Items from a dataset:
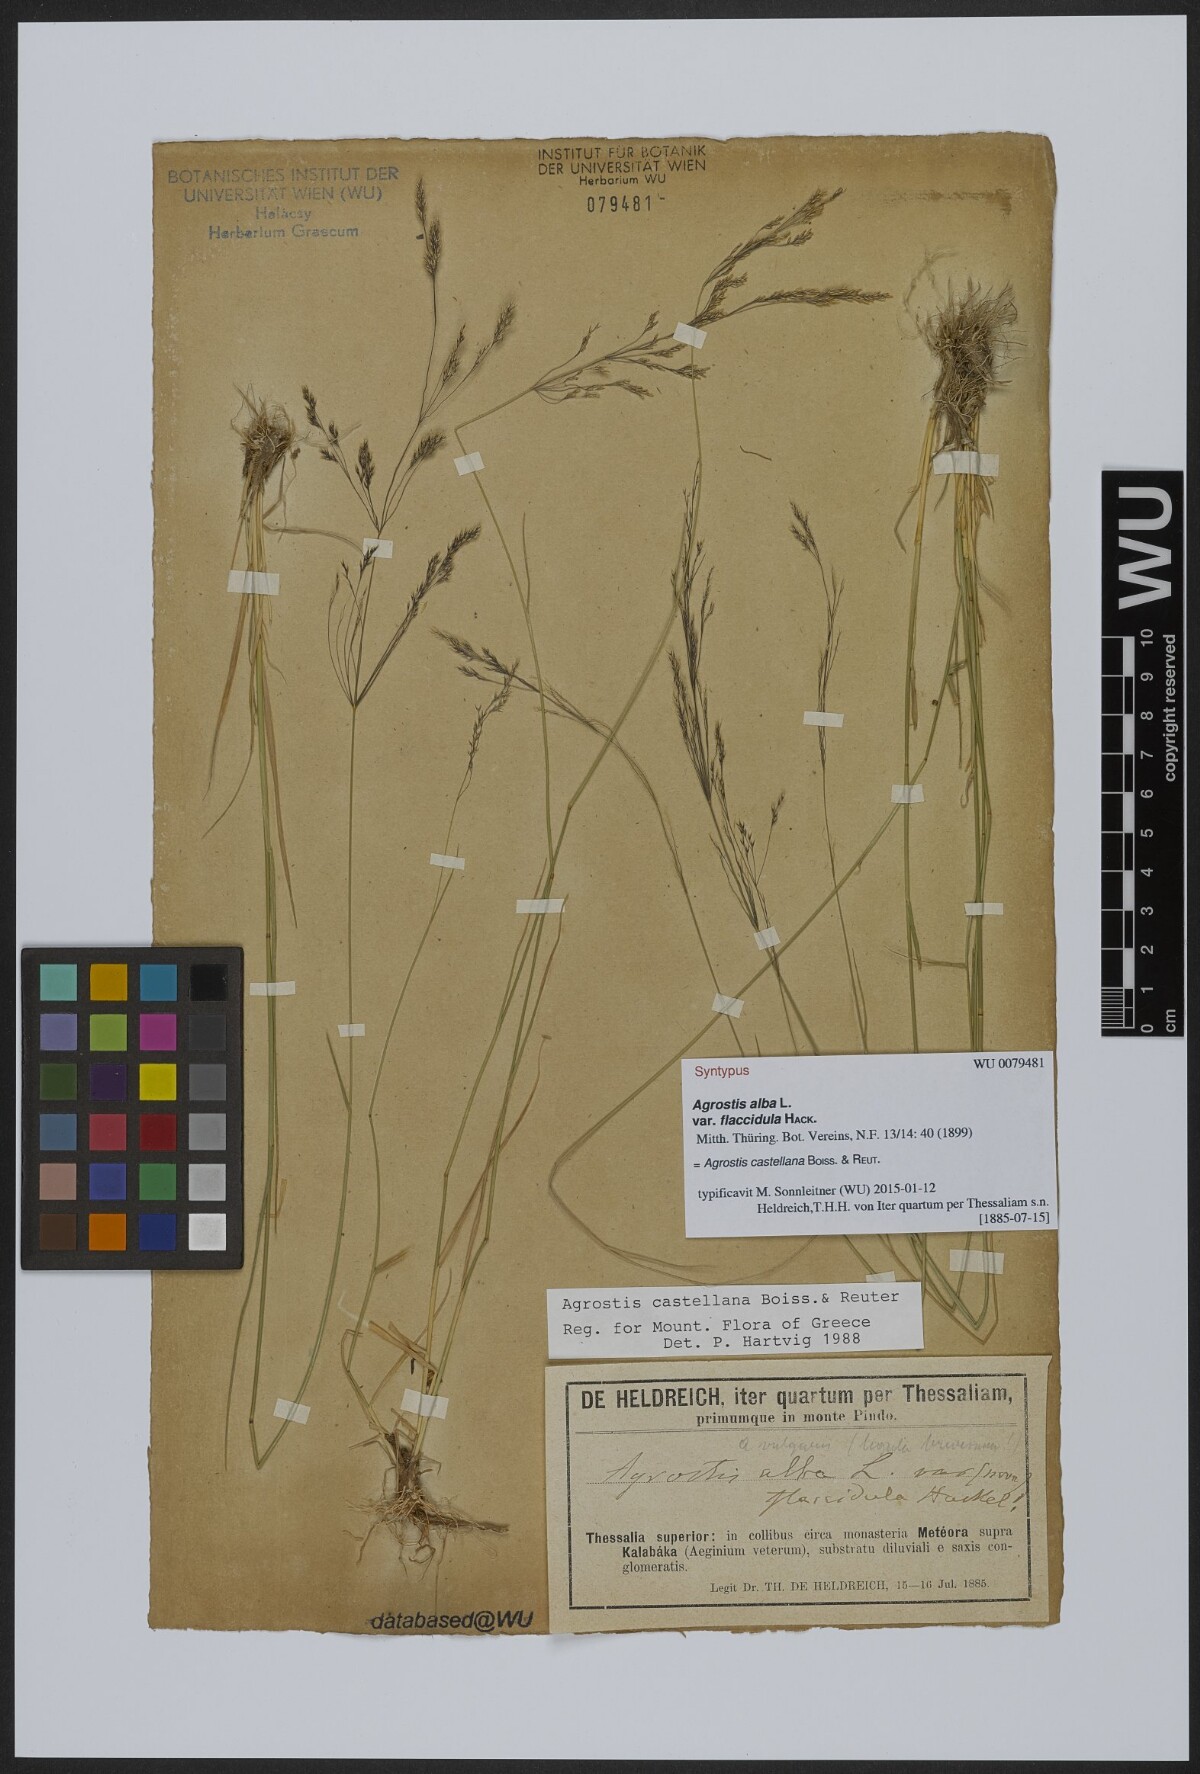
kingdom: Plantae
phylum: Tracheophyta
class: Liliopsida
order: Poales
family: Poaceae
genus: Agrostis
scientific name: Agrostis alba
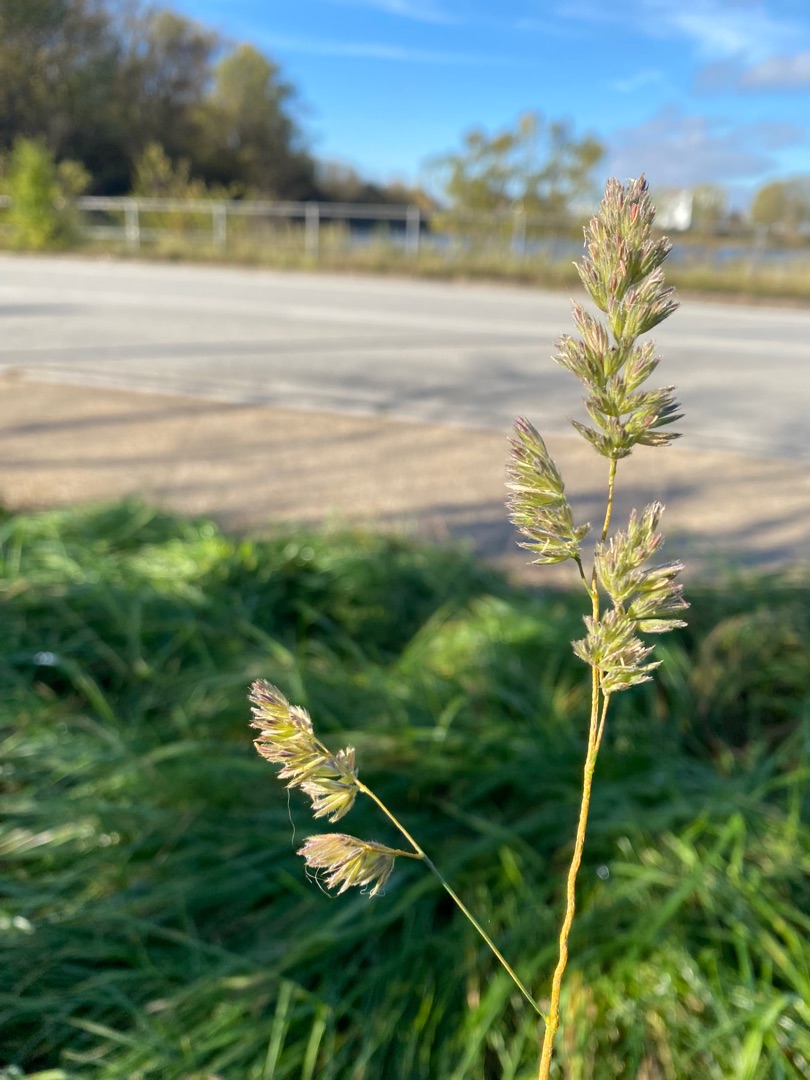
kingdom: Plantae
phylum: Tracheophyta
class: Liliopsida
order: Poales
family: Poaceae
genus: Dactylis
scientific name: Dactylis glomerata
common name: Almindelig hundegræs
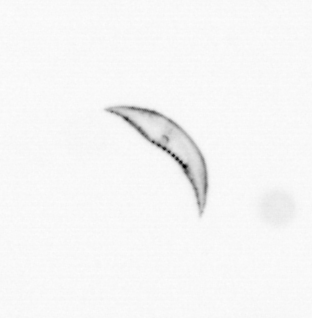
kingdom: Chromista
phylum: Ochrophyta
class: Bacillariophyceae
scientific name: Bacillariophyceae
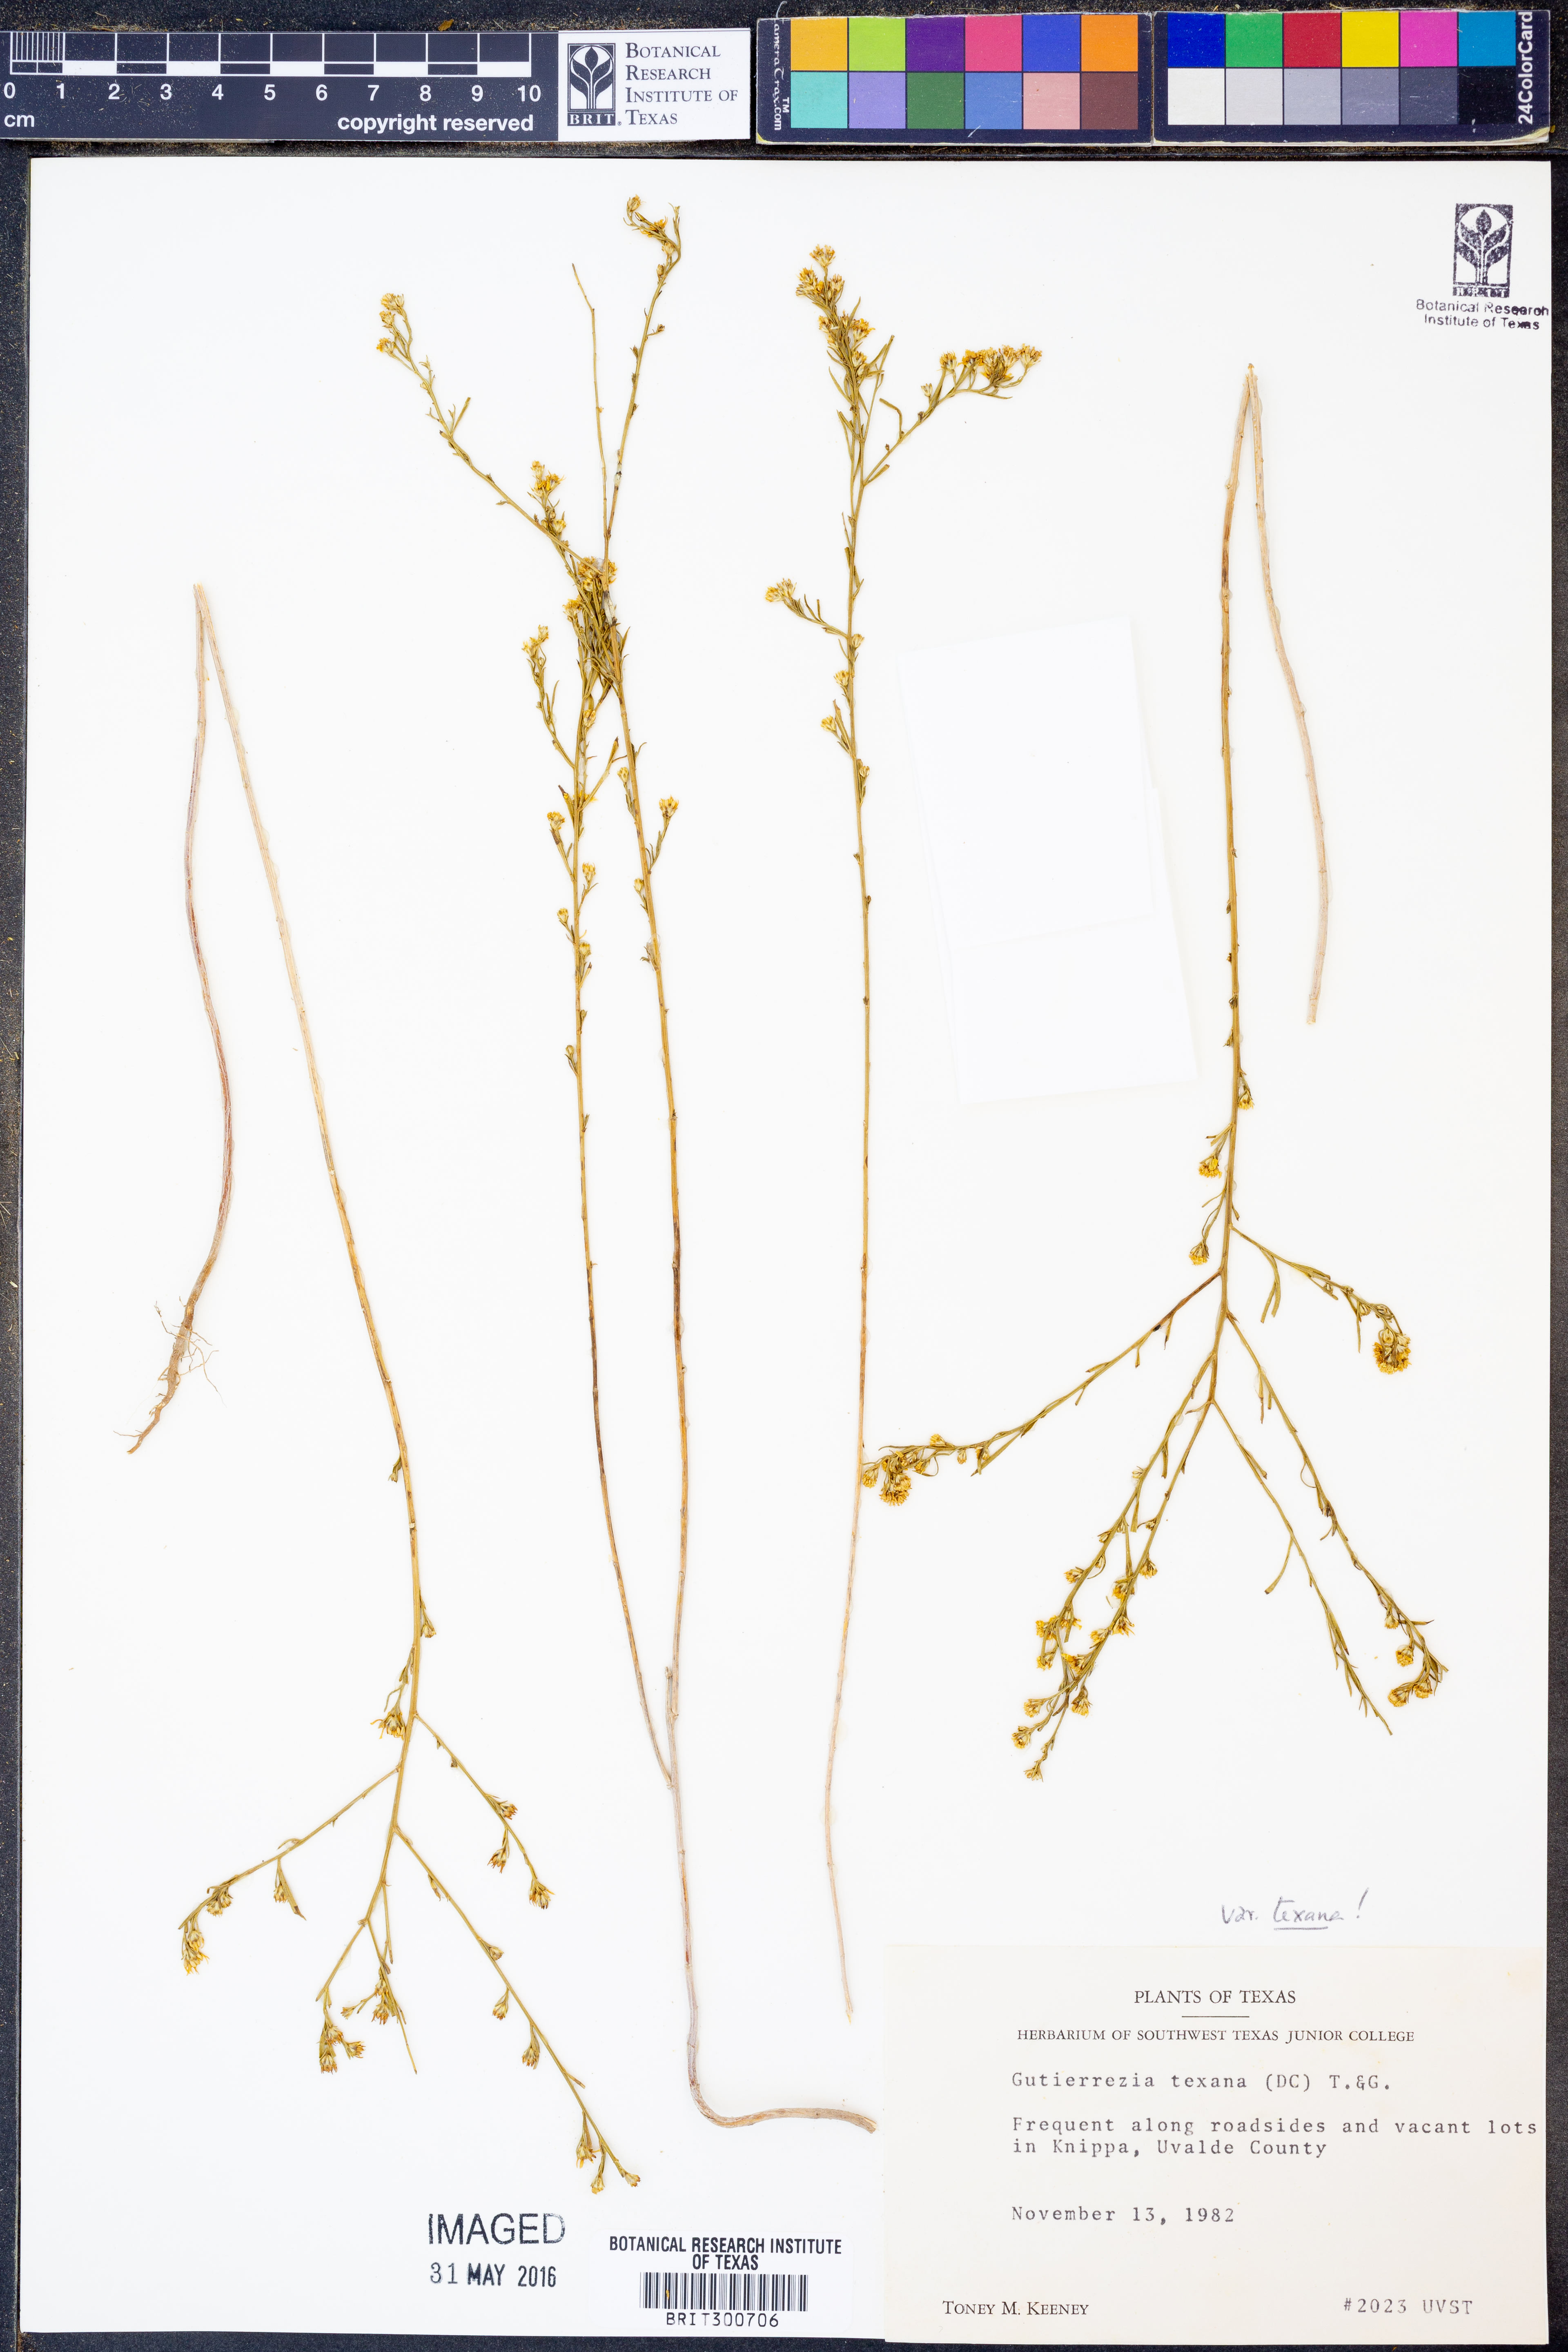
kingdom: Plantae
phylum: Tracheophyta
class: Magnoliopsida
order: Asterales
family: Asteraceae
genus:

> [WRITTEN REQUEST]: Can you quote every one of the lines above word for word, leaving the pictures out?

> [REPLY]:
kingdom: Plantae
phylum: Tracheophyta
class: Liliopsida
order: Poales
family: Poaceae
genus: Agrostis
scientific name: Agrostis alba
kingdom: Plantae
phylum: Tracheophyta
class: Liliopsida
order: Poales
family: Poaceae
genus: Dactylis
scientific name: Dactylis glomerata
common name: Almindelig hundegræs
kingdom: Chromista
phylum: Ochrophyta
class: Bacillariophyceae
scientific name: Bacillariophyceae
kingdom: Plantae
phylum: Tracheophyta
class: Magnoliopsida
order: Asterales
family: Asteraceae
genus:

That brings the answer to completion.